Portrait of My Father
Photo and text courtesy & copyright
Robert Olszewski and OlszewskiStudios.COM.

Caption by Robert Olszewski

As far as I'm concerned, this house had it all.  The two-story red brick house sat on the front third of a huge country lot and had a commanding view of the fields and woods across the road which led down towards the Allegheny River.  Our side of the road was sparsely populated with homes, but the other side of the road was au natural for miles either way.  The land sloped away from us and down the mountain to the river.

My brother Ray and I shared the large second story bedroom that had a window facing our neighbors, the Lynch family, to the right.  Next to our bedroom was a second smaller room that had a tiny window that faced the woods and connecting all of this to the stairway was an open hallway type area with a window that faced the left side of the property.  These 3 windows became my portals to the world.  The visual world I live in today, how I see things as an artist, began here.

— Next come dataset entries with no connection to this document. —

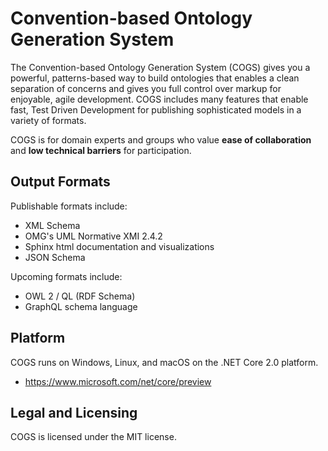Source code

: Convention-based Ontology Generation System
===

The Convention-based Ontology Generation System (COGS) gives you a powerful, patterns-based way to build ontologies that enables a clean separation of concerns and gives you full control over markup for enjoyable, agile development. COGS includes many features that enable fast, Test Driven Development for publishing sophisticated models in a variety of formats.

COGS is for domain experts and groups who value **ease of collaboration** and **low technical barriers** for participation.

## Output Formats
Publishable formats include:
* XML Schema
* OMG's UML Normative XMI 2.4.2
* Sphinx html documentation and visualizations
* JSON Schema

Upcoming formats include:
* OWL 2 / QL (RDF Schema)
* GraphQL schema language

## Platform
COGS runs on Windows, Linux, and macOS on the .NET Core 2.0 platform.
* https://www.microsoft.com/net/core/preview

## Legal and Licensing
COGS is licensed under the MIT license.

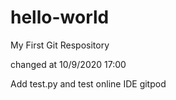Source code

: # hello-world
My First Git Respository

changed at 10/9/2020 17:00

Add test.py and test online IDE gitpod
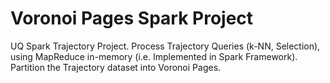 # Voronoi Pages Spark Project
UQ Spark Trajectory Project.
Process Trajectory Queries (k-NN, Selection), using MapReduce in-memory (i.e. Implemented in Spark Framework).
Partition the Trajectory dataset into Voronoi Pages.
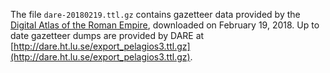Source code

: The file `dare-20180219.ttl.gz` contains gazetteer data provided by
the [Digital Atlas of the Roman Empire](http://dare.ht.lu.se/), downloaded
on February 19, 2018. Up to date gazetteer dumps are provided by DARE at
[http://dare.ht.lu.se/export_pelagios3.ttl.gz](http://dare.ht.lu.se/export_pelagios3.ttl.gz).
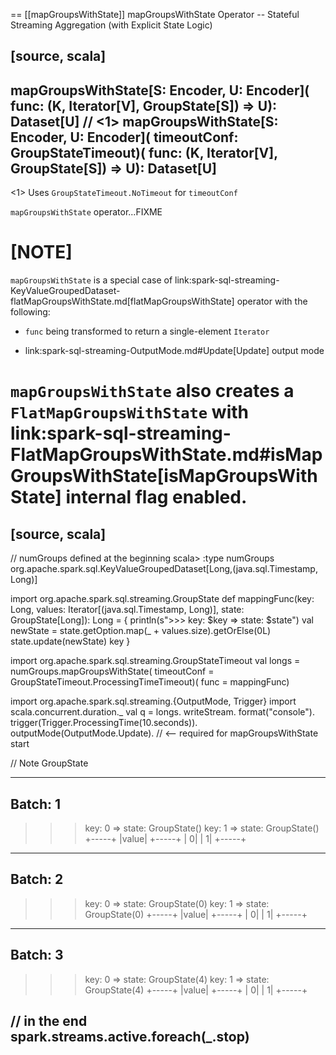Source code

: == [[mapGroupsWithState]] mapGroupsWithState Operator -- Stateful Streaming Aggregation (with Explicit State Logic)

[source, scala]
----
mapGroupsWithState[S: Encoder, U: Encoder](
  func: (K, Iterator[V], GroupState[S]) => U): Dataset[U] // <1>
mapGroupsWithState[S: Encoder, U: Encoder](
  timeoutConf: GroupStateTimeout)(
  func: (K, Iterator[V], GroupState[S]) => U): Dataset[U]
----
<1> Uses `GroupStateTimeout.NoTimeout` for `timeoutConf`

`mapGroupsWithState` operator...FIXME

[NOTE]
====
`mapGroupsWithState` is a special case of link:spark-sql-streaming-KeyValueGroupedDataset-flatMapGroupsWithState.md[flatMapGroupsWithState] operator with the following:

* `func` being transformed to return a single-element `Iterator`

* link:spark-sql-streaming-OutputMode.md#Update[Update] output mode

`mapGroupsWithState` also creates a `FlatMapGroupsWithState` with link:spark-sql-streaming-FlatMapGroupsWithState.md#isMapGroupsWithState[isMapGroupsWithState] internal flag enabled.
====

[source, scala]
----
// numGroups defined at the beginning
scala> :type numGroups
org.apache.spark.sql.KeyValueGroupedDataset[Long,(java.sql.Timestamp, Long)]

import org.apache.spark.sql.streaming.GroupState
def mappingFunc(key: Long, values: Iterator[(java.sql.Timestamp, Long)], state: GroupState[Long]): Long = {
  println(s">>> key: $key => state: $state")
  val newState = state.getOption.map(_ + values.size).getOrElse(0L)
  state.update(newState)
  key
}

import org.apache.spark.sql.streaming.GroupStateTimeout
val longs = numGroups.mapGroupsWithState(
    timeoutConf = GroupStateTimeout.ProcessingTimeTimeout)(
    func = mappingFunc)

import org.apache.spark.sql.streaming.{OutputMode, Trigger}
import scala.concurrent.duration._
val q = longs.
  writeStream.
  format("console").
  trigger(Trigger.ProcessingTime(10.seconds)).
  outputMode(OutputMode.Update). // <-- required for mapGroupsWithState
  start

// Note GroupState

-------------------------------------------
Batch: 1
-------------------------------------------
>>> key: 0 => state: GroupState(<undefined>)
>>> key: 1 => state: GroupState(<undefined>)
+-----+
|value|
+-----+
|    0|
|    1|
+-----+

-------------------------------------------
Batch: 2
-------------------------------------------
>>> key: 0 => state: GroupState(0)
>>> key: 1 => state: GroupState(0)
+-----+
|value|
+-----+
|    0|
|    1|
+-----+

-------------------------------------------
Batch: 3
-------------------------------------------
>>> key: 0 => state: GroupState(4)
>>> key: 1 => state: GroupState(4)
+-----+
|value|
+-----+
|    0|
|    1|
+-----+

// in the end
spark.streams.active.foreach(_.stop)
----
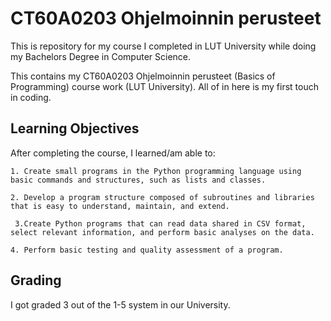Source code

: # CT60A0203 Ohjelmoinnin perusteet
This is repository for my course I completed in LUT University while doing my Bachelors Degree in Computer Science.

This contains my CT60A0203 Ohjelmoinnin perusteet (Basics of Programming) course work (LUT University). All of in here is my first touch in coding.

## Learning Objectives

After completing the course, I learned/am able to:

    1. Create small programs in the Python programming language using basic commands and structures, such as lists and classes.

    2. Develop a program structure composed of subroutines and libraries that is easy to understand, maintain, and extend.

     3.Create Python programs that can read data shared in CSV format, select relevant information, and perform basic analyses on the data.

    4. Perform basic testing and quality assessment of a program.

  ## Grading
  I got graded 3 out of the 1-5 system in our University.
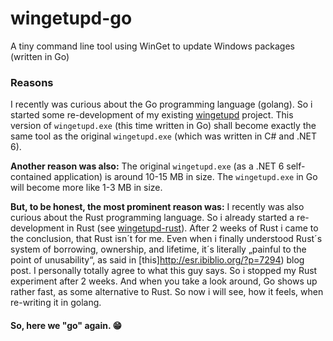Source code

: # wingetupd-go
A tiny command line tool using WinGet to update Windows packages (written in Go) 

### Reasons

I recently was curious about the Go programming language (golang). So i started some re-development of my existing [wingetupd](https://github.com/MBODM/wingetupd) project. This version of `wingetupd.exe` (this time written in Go) shall become exactly the same tool as the original `wingetupd.exe` (which was written in C# and .NET 6).

__Another reason was also:__ The original `wingetupd.exe` (as a .NET 6 self-contained application) is around 10-15 MB in size. The `wingetupd.exe` in Go will become more like 1-3 MB in size.

__But, to be honest, the most prominent reason was:__ I recently was also curious about the Rust programming language. So i already started a re-development in Rust (see [wingetupd-rust](https://github.com/MBODM/wingetupd-rust)). After 2 weeks of Rust i came to the conclusion, that Rust isn´t for me. Even when i finally understood Rust´s system of borrowing, ownership, and lifetime, it´s literally „painful to the point of unusability“, as said in [this]http://esr.ibiblio.org/?p=7294) blog post. I personally totally agree to what this guy says. So i stopped my Rust experiment after 2 weeks. And when you take a look around, Go shows up rather fast, as some alternative to Rust. So now i will see, how it feels, when re-writing it in golang.

#### So, here we "go" again. 😁
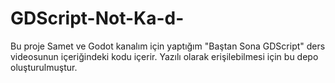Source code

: # GDScript-Not-Ka-d-
Bu proje Samet ve Godot kanalım için yaptığım "Baştan Sona GDScript" ders videosunun içeriğindeki kodu içerir. Yazılı olarak erişilebilmesi için bu depo oluşturulmuştur.
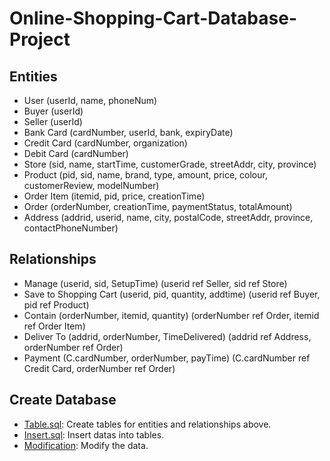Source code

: # Online-Shopping-Cart-Database-Project

## Entities

* User (userId, name, phoneNum)
* Buyer (userId)
* Seller (userId)
* Bank Card (cardNumber, userId, bank, expiryDate)
* Credit Card (cardNumber, organization)
* Debit Card (cardNumber)
* Store (sid, name, startTime, customerGrade, streetAddr, city, province)
* Product (pid, sid, name, brand, type, amount, price, colour, customerReview, modelNumber)
* Order Item (itemid, pid, price, creationTime)
* Order (orderNumber, creationTime, paymentStatus, totalAmount)
* Address (addrid, userid, name, city, postalCode, streetAddr, province, contactPhoneNumber)

## Relationships
* Manage (userid, sid, SetupTime) (userid ref Seller, sid ref Store)
* Save to Shopping Cart (userid, pid, quantity, addtime) (userid ref Buyer, pid ref Product)
* Contain (orderNumber, itemid, quantity) (orderNumber ref Order, itemid ref Order Item)
* Deliver To (addrid, orderNumber, TimeDelivered) (addrid ref Address, orderNumber ref Order)
* Payment (C.cardNumber, orderNumber, payTime) (C.cardNumber ref Credit Card, orderNumber ref Order)

## Create Database

* [Table.sql](https://github.com/Itarzs/Online-Shopping-Cart-Database-Project/blob/main/Table.sql): Create tables for entities and relationships above.
* [Insert.sql](https://github.com/Itarzs/Online-Shopping-Cart-Database-Project/blob/main/Insert.sql): Insert datas into tables.
* [Modification](https://github.com/Itarzs/Online-Shopping-Cart-Database-Project/blob/main/Modification.sql): Modify the data.
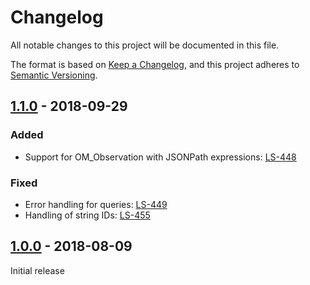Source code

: # Changelog
All notable changes to this project will be documented in this file.

The format is based on [Keep a Changelog](https://keepachangelog.com/en/1.0.0/),
and this project adheres to [Semantic Versioning](https://semver.org/spec/v2.0.0.html).

## [1.1.0] - 2018-09-29
### Added
- Support for OM_Observation with JSONPath expressions: [LS-448](https://boards.linksmart.eu/browse/LS-448)

### Fixed
- Error handling for queries: [LS-449](https://boards.linksmart.eu/browse/LS-449)
- Handling of string IDs: [LS-455](https://boards.linksmart.eu/browse/LS-455)

## [1.0.0] - 2018-08-09
Initial release


[1.1.0]: https://code.linksmart.eu/projects/OGC-ST/repos/grafana-sensorthings-datasource/commits?until=v1.1.0
[1.0.0]: https://code.linksmart.eu/projects/OGC-ST/repos/grafana-sensorthings-datasource/commits?until=v1.0.0


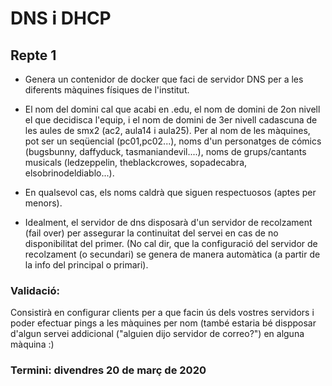 # DNS i DHCP

## Repte 1 

- Genera un contenidor de docker que faci de servidor DNS per a les diferents màquines físiques de l'institut. 
- El nom del domini cal que acabi en .edu, el nom de domini de 2on nivell el que decidisca l'equip, i el nom de domini de 3er nivell cadascuna de les aules de smx2 (ac2, aula14 i aula25). Per al nom de les màquines, pot ser un seqüencial (pc01,pc02...), noms d'un personatges de cómics (bugsbunny, daffyduck, tasmaniandevil....), noms de grups/cantants musicals (ledzeppelin, theblackcrowes, sopadecabra, elsobrinodeldiablo...).

- En qualsevol cas, els noms caldrà que siguen respectuosos (aptes per menors).

- Idealment, el servidor de dns disposarà d'un servidor de recolzament (fail over) per assegurar la continuitat del servei en cas de no disponibilitat del primer. (No cal dir, que la configuració del servidor de recolzament (o secundari) se genera de manera automàtica (a partir de la info del principal o primari).



### Validació: 
Consistirà en configurar clients per a que facin ús dels vostres servidors i poder efectuar pings a les màquines per nom (també estaria bé dispposar d'algun servei addicional ("alguien dijo servidor de correo?") en alguna màquina :)


### Termini: divendres 20 de març de 2020


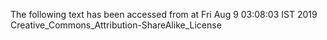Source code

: The following text has been accessed from at Fri Aug 9 03:08:03 IST 2019
Creative_Commons_Attribution-ShareAlike_License
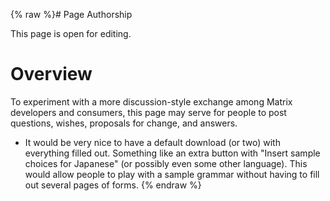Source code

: {% raw %}# Page Authorship

This page is open for editing.

# Overview

To experiment with a more discussion-style exchange among Matrix
developers and consumers, this page may serve for people to post
questions, wishes, proposals for change, and answers.

- It would be very nice to have a default download (or two) with
everything filled out. Something like an extra button with "Insert
sample choices for Japanese" (or possibly even some other language).
This would allow people to play with a sample grammar without having
to fill out several pages of forms.
<update date omitted for speed>{% endraw %}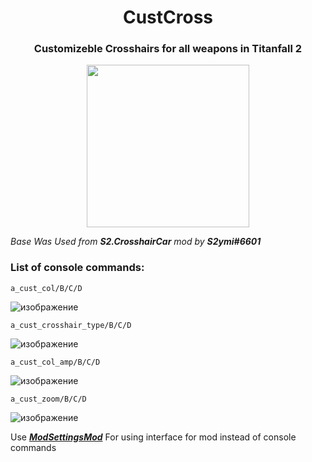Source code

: <h1 align="center">CustCross</h1>
<h3 align="center">Customizeble Crosshairs for all weapons in Titanfall 2</h3>
<p align="center">
<img width="260" height="260" src="https://user-images.githubusercontent.com/37307454/168434143-920c9371-4d3c-40f1-9f4f-1ec621b6b8b4.gif">
</p>

*Base Was Used from **S2.CrosshairCar** mod by **S2ymi#6601***

<h3 align="left"> List of console commands:</h3>

`a_cust_col/B/C/D`

![изображение](https://user-images.githubusercontent.com/37307454/168437802-1f52e7d5-5338-48d9-a00f-955e9264cd1d.png)


`a_cust_crosshair_type/B/C/D`

![изображение](https://user-images.githubusercontent.com/37307454/168437865-2591f693-dc6d-46ec-b2bb-658cb4cadeba.png)


`a_cust_col_amp/B/C/D`

![изображение](https://user-images.githubusercontent.com/37307454/168437699-01073bc0-8645-4196-a004-ca960a561615.png)

`a_cust_zoom/B/C/D`

![изображение](https://user-images.githubusercontent.com/37307454/168437628-5e45a2ad-0c6b-4025-aa8d-2a8689f943fd.png)


Use [***ModSettingsMod***](https://northstar.thunderstore.io/package/EladNLG/ModSettings)
For using interface for mod instead of console commands
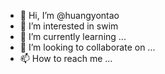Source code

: - 👋 Hi, I’m @huangyontao
- 👀 I’m interested in swim
- 🌱 I’m currently learning ...
- 💞️ I’m looking to collaborate on ...
- 📫 How to reach me ...

<!---
huangyontao/huangyontao is a ✨ special ✨ repository because its `README.md` (this file) appears on your GitHub profile.
You can click the Preview link to take a look at your changes.
--->
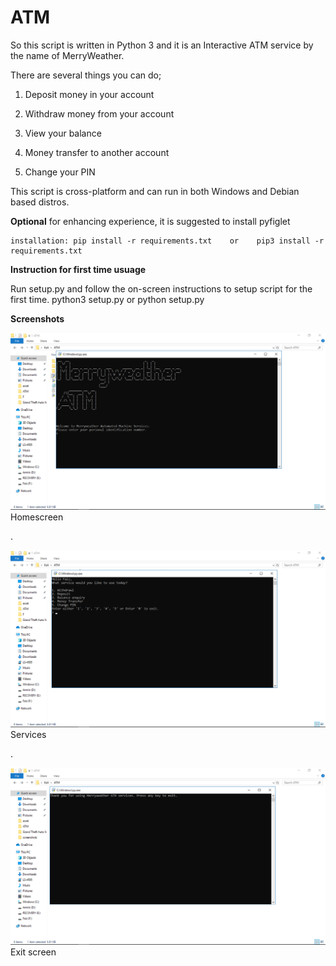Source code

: # ATM
So this script is written in Python 3 and it is an Interactive ATM service by the name of MerryWeather.

There are several things you can do;

1. Deposit money in your account

2. Withdraw money from your account

3. View your balance

4. Money transfer to another account

5. Change your PIN

This script is cross-platform and can run in both Windows and Debian based distros.


**Optional**
for enhancing experience, it is suggested to install pyfiglet

	installation: pip install -r requirements.txt    or    pip3 install -r requirements.txt


**Instruction for first time usuage**

Run setup.py and follow the on-screen instructions to setup script for the first time.
	python3 setup.py   or   python setup.py



**Screenshots**

![Homescreen](https://raw.githubusercontent.com/Faiz-Anjum/ATM/main/screenshots/homescreen.png)
Homescreen

.

![Services](https://raw.githubusercontent.com/Faiz-Anjum/ATM/main/screenshots/services.png)
Services

.

![Exiting](https://raw.githubusercontent.com/Faiz-Anjum/ATM/main/screenshots/exit.png)
Exit screen










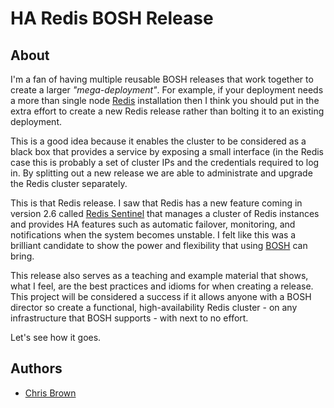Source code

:# HA Redis BOSH Release

## About

I'm a fan of having multiple reusable BOSH releases that work together
to create a larger *"mega-deployment"*. For example, if your deployment
needs a more than single node [Redis][redis] installation then I think
you should put in the extra effort to create a new Redis release rather
than bolting it to an existing deployment.

This is a good idea because it enables the cluster to be considered as
a black box that provides a service by exposing a small interface (in
the Redis case this is probably a set of cluster IPs and the credentials
required to log in. By splitting out a new release we are able to
administrate and upgrade the Redis cluster separately.

This is that Redis release. I saw that Redis has a new feature coming
in version 2.6 called [Redis Sentinel][redis-sentinel] that manages a
cluster of Redis instances and provides HA features such as automatic
failover, monitoring, and notifications when the system becomes
unstable. I felt like this was a brilliant candidate to show the power
and flexibility that using [BOSH][bosh] can bring.

This release also serves as a teaching and example material that shows,
what I feel, are the best practices and idioms for when creating a
release. This project will be considered a success if it allows anyone
with a BOSH director so create a functional, high-availability Redis
cluster - on any infrastructure that BOSH supports - with next to no
effort.

Let's see how it goes.

[redis]: http://redis.io/ "Redis"
[redis-sentinel]: http://redis.io/topics/sentinel "Redis Sentinel"
[bosh]: http://github.com/cloudfoundry/bosh "BOSH"

## Authors

 * [Chris Brown](https://github.com/xoebus)
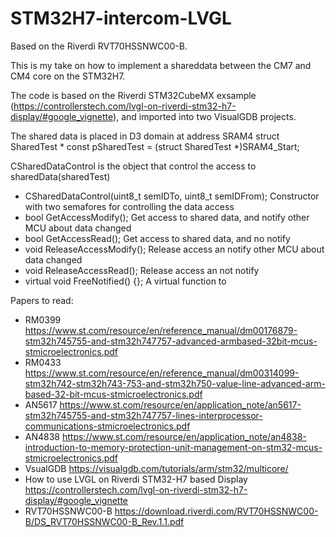 # STM32H7-intercom-LVGL
Based on the Riverdi RVT70HSSNWC00-B.

This is my take on how to implement a shareddata between the CM7 and CM4 core on the STM32H7.

The code is based on the Riverdi STM32CubeMX exsample (https://controllerstech.com/lvgl-on-riverdi-stm32-h7-display/#google_vignette), and imported into two VisualGDB projects.

The shared data is placed in D3 domain at address SRAM4
struct SharedTest * const pSharedTest = (struct SharedTest *)SRAM4_Start;

CSharedDataControl is the object that control the access to sharedData(sharedTest)
+ CSharedDataControl(uint8_t semIDTo, uint8_t semIDFrom); Constructor with two semafores for controlling the data access
+	bool GetAccessModify(); Get access to shared data, and notify other MCU about data changed
+	bool GetAccessRead();  Get access to shared data, and no notify
+ void ReleaseAccessModify(); Release access an notify other MCU about data changed
+ void ReleaseAccessRead(); Release access an not notify
+	virtual void FreeNotified() {}; A virtual function to 


Papers to read: 
+ RM0399 https://www.st.com/resource/en/reference_manual/dm00176879-stm32h745755-and-stm32h747757-advanced-armbased-32bit-mcus-stmicroelectronics.pdf 
+ RM0433 https://www.st.com/resource/en/reference_manual/dm00314099-stm32h742-stm32h743-753-and-stm32h750-value-line-advanced-arm-based-32-bit-mcus-stmicroelectronics.pdf 
+ AN5617 https://www.st.com/resource/en/application_note/an5617-stm32h745755-and-stm32h747757-lines-interprocessor-communications-stmicroelectronics.pdf 
+ AN4838 https://www.st.com/resource/en/application_note/an4838-introduction-to-memory-protection-unit-management-on-stm32-mcus-stmicroelectronics.pdf 
+ VsualGDB https://visualgdb.com/tutorials/arm/stm32/multicore/ 
+ How to use LVGL on Riverdi STM32-H7 based Display https://controllerstech.com/lvgl-on-riverdi-stm32-h7-display/#google_vignette 
+ RVT70HSSNWC00-B https://download.riverdi.com/RVT70HSSNWC00-B/DS_RVT70HSSNWC00-B_Rev.1.1.pdf 
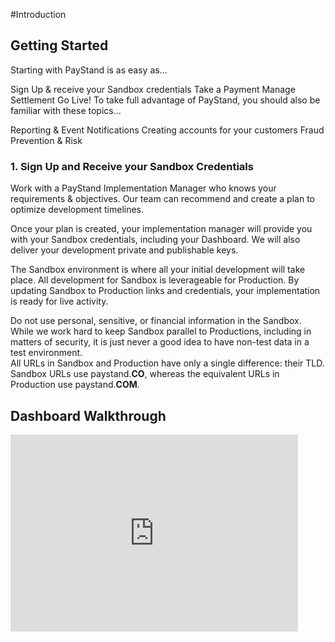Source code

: #Introduction

## Getting Started

Starting with PayStand is as easy as...

Sign Up & receive your Sandbox credentials
Take a Payment
Manage Settlement
Go Live!
To take full advantage of PayStand, you should also be familiar with these topics...

Reporting & Event Notifications
Creating accounts for your customers
Fraud Prevention & Risk

### 1. Sign Up and Receive your Sandbox Credentials
Work with a PayStand Implementation Manager who knows your requirements & objectives. Our team can recommend and create a plan to optimize development timelines.

Once your plan is created, your implementation manager will provide you with your Sandbox credentials, including your Dashboard. We will also deliver your development private and publishable keys.

The Sandbox environment is where all your initial development will take place. All development for Sandbox is leverageable for Production. By updating Sandbox to Production links and credentials, your implementation is ready for live activity.

<aside class="warning">
Do not use personal, sensitive, or financial information in the Sandbox.
While we work hard to keep Sandbox parallel to Productions, including in matters of security, it is just never a good idea to have non-test data in a test environment.
</aside>

<aside class="notice">
All URLs in Sandbox and Production have only a single difference: their TLD. Sandbox URLs use paystand.<b>CO</b>, whereas the equivalent URLs in Production use paystand.<b>COM</b>.
</aside>

## Dashboard Walkthrough




<iframe   width="460" height="315" src="https://www.youtube.com/embed/z5Oi5cFLSmM" frameborder="0" allow="accelerometer; autoplay; encrypted-media; gyroscope; picture-in-picture" allowfullscreen></iframe>


<script
  type="text/javascript"
  id="ps_checkout"
  src="https://checkout.paystand.com/v4/js/paystand.checkout.js"
  ps-env="live"
  ps-publishableKey="mq9lvt3u40chjmsu4909fqly"
  ps-mode="embed"
  ps-paymentAmount="100.00"
></script>

<div id="ps_checkout_load"></div>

Of the 3 windows, the one at the end of the hallway was my favorite.  For some reason, it was low enough architecturally, to allow me to sit on the floor and comfortably lean on the window sill, giving a little boy, a commanding view of the fields, woods and the road that disappeared up over the hill.  Even better, the gravel driveway was on this side leading up to the garage and this is where I could watch everyone come and go.  So, the whole second story was ours and I spent my time checking out the world going from window to window.

Sometimes I would look out and see my dad, shirt off cutting the grass.  Sometimes I would look out and see the land filled up with snow.  I was maybe 4 years old when this began and about 8 when it came to an end.  In 1955, Mom and Dad decided to sell their home and temporarily move into an apartment in Birdville with the idea of building another home in the near future.  My happy feelings about this time were captured in this painting I did some years later.  "Portrait of My Father" hangs in the entryway of our home and it makes me happy to see it each day.